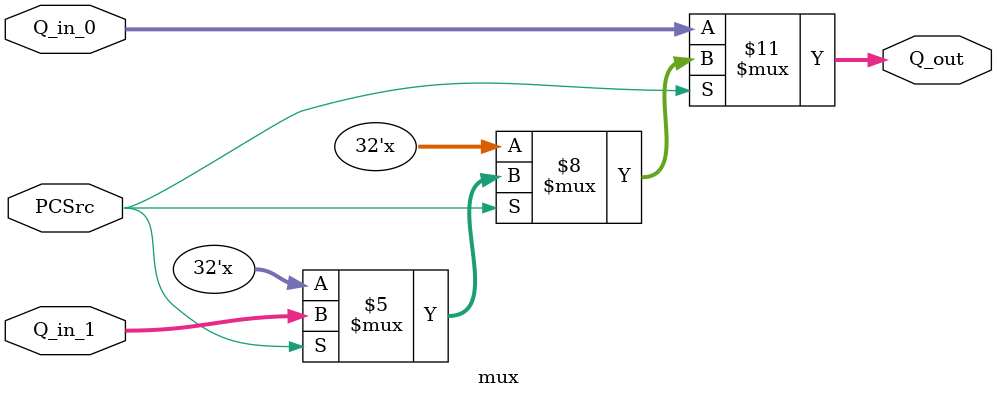
<source format=v>
`timescale 1ns / 1ps


module mux(
   input wire[31:0] Q_in_0,
   input wire[31:0] Q_in_1,
   input wire PCSrc,
   output reg[31:0] Q_out
);

   always @ (*) begin
       if ( PCSrc == 1'b0 )        Q_out = Q_in_0;
       else if ( PCSrc == 1'b1 )   Q_out = Q_in_1;
   end

endmodule
</source>
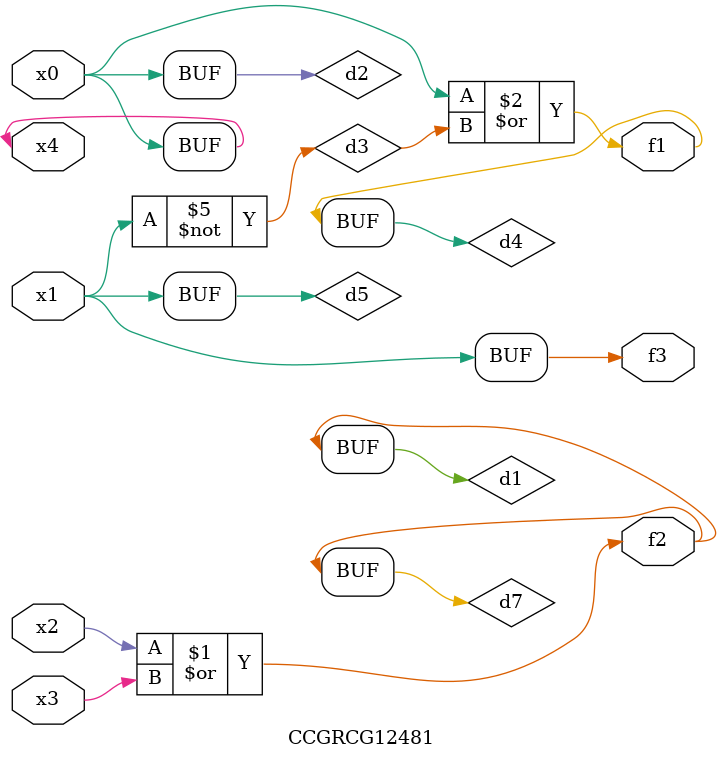
<source format=v>
module CCGRCG12481(
	input x0, x1, x2, x3, x4,
	output f1, f2, f3
);

	wire d1, d2, d3, d4, d5, d6, d7;

	or (d1, x2, x3);
	buf (d2, x0, x4);
	not (d3, x1);
	or (d4, d2, d3);
	not (d5, d3);
	nand (d6, d1, d3);
	or (d7, d1);
	assign f1 = d4;
	assign f2 = d7;
	assign f3 = d5;
endmodule

</source>
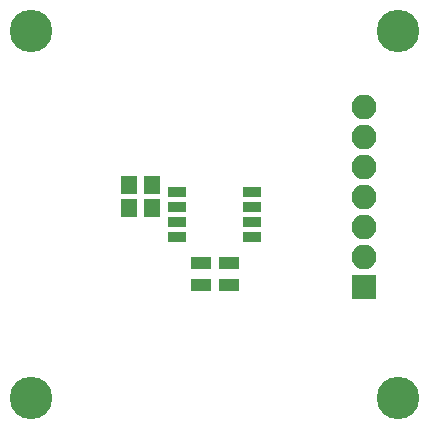
<source format=gts>
G04 #@! TF.FileFunction,Soldermask,Top*
%FSLAX46Y46*%
G04 Gerber Fmt 4.6, Leading zero omitted, Abs format (unit mm)*
G04 Created by KiCad (PCBNEW 4.0.7) date 08/21/18 13:20:54*
%MOMM*%
%LPD*%
G01*
G04 APERTURE LIST*
%ADD10C,0.100000*%
%ADD11R,1.400000X1.650000*%
%ADD12R,1.700000X1.100000*%
%ADD13R,1.543000X0.908000*%
%ADD14C,3.600000*%
%ADD15R,2.100000X2.100000*%
%ADD16O,2.100000X2.100000*%
G04 APERTURE END LIST*
D10*
D11*
X133747000Y-115570000D03*
X135747000Y-115570000D03*
X135747000Y-113665000D03*
X133747000Y-113665000D03*
D12*
X139827000Y-122108000D03*
X139827000Y-120208000D03*
X142240000Y-120208000D03*
X142240000Y-122108000D03*
D13*
X144190000Y-114218000D03*
X144190000Y-115488000D03*
X144190000Y-116758000D03*
X144190000Y-118028000D03*
X137840000Y-118028000D03*
X137840000Y-116758000D03*
X137840000Y-115488000D03*
X137840000Y-114218000D03*
D14*
X125515000Y-100623000D03*
X156515000Y-100623000D03*
X125515000Y-131623000D03*
X156515000Y-131623000D03*
D15*
X153670000Y-122301000D03*
D16*
X153670000Y-119761000D03*
X153670000Y-117221000D03*
X153670000Y-114681000D03*
X153670000Y-112141000D03*
X153670000Y-109601000D03*
X153670000Y-107061000D03*
M02*

</source>
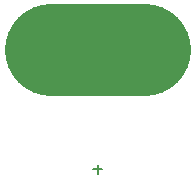
<source format=gbo>
%TF.GenerationSoftware,KiCad,Pcbnew,4.0.5-e0-6337~49~ubuntu16.04.1*%
%TF.CreationDate,2017-01-18T12:32:22-08:00*%
%TF.ProjectId,2x2-LED-TH-5mm-Pitch,3278322D4C45442D54482D356D6D2D50,1.0*%
%TF.FileFunction,Legend,Bot*%
%FSLAX46Y46*%
G04 Gerber Fmt 4.6, Leading zero omitted, Abs format (unit mm)*
G04 Created by KiCad (PCBNEW 4.0.5-e0-6337~49~ubuntu16.04.1) date Wed Jan 18 12:32:22 2017*
%MOMM*%
%LPD*%
G01*
G04 APERTURE LIST*
%ADD10C,0.350000*%
%ADD11C,7.800000*%
%ADD12C,0.150000*%
G04 APERTURE END LIST*
D10*
D11*
X138557000Y-96267000D02*
X130557000Y-96267000D01*
D12*
X134937952Y-106338429D02*
X134176047Y-106338429D01*
X134556999Y-106719381D02*
X134556999Y-105957476D01*
M02*

</source>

__Problem to solve__
Retype the lines above exactly as they appear, from the line containing "X135747000Y-113665000D03*" through the line containing "X134176047Y-106338429D01*", and leave out any pictures.

__Worked solution__
X135747000Y-113665000D03*
X133747000Y-113665000D03*
D12*
X139827000Y-122108000D03*
X139827000Y-120208000D03*
X142240000Y-120208000D03*
X142240000Y-122108000D03*
D13*
X144190000Y-114218000D03*
X144190000Y-115488000D03*
X144190000Y-116758000D03*
X144190000Y-118028000D03*
X137840000Y-118028000D03*
X137840000Y-116758000D03*
X137840000Y-115488000D03*
X137840000Y-114218000D03*
D14*
X125515000Y-100623000D03*
X156515000Y-100623000D03*
X125515000Y-131623000D03*
X156515000Y-131623000D03*
D15*
X153670000Y-122301000D03*
D16*
X153670000Y-119761000D03*
X153670000Y-117221000D03*
X153670000Y-114681000D03*
X153670000Y-112141000D03*
X153670000Y-109601000D03*
X153670000Y-107061000D03*
M02*

</source>
<source format=gbo>
%TF.GenerationSoftware,KiCad,Pcbnew,4.0.5-e0-6337~49~ubuntu16.04.1*%
%TF.CreationDate,2017-01-18T12:32:22-08:00*%
%TF.ProjectId,2x2-LED-TH-5mm-Pitch,3278322D4C45442D54482D356D6D2D50,1.0*%
%TF.FileFunction,Legend,Bot*%
%FSLAX46Y46*%
G04 Gerber Fmt 4.6, Leading zero omitted, Abs format (unit mm)*
G04 Created by KiCad (PCBNEW 4.0.5-e0-6337~49~ubuntu16.04.1) date Wed Jan 18 12:32:22 2017*
%MOMM*%
%LPD*%
G01*
G04 APERTURE LIST*
%ADD10C,0.350000*%
%ADD11C,7.800000*%
%ADD12C,0.150000*%
G04 APERTURE END LIST*
D10*
D11*
X138557000Y-96267000D02*
X130557000Y-96267000D01*
D12*
X134937952Y-106338429D02*
X134176047Y-106338429D01*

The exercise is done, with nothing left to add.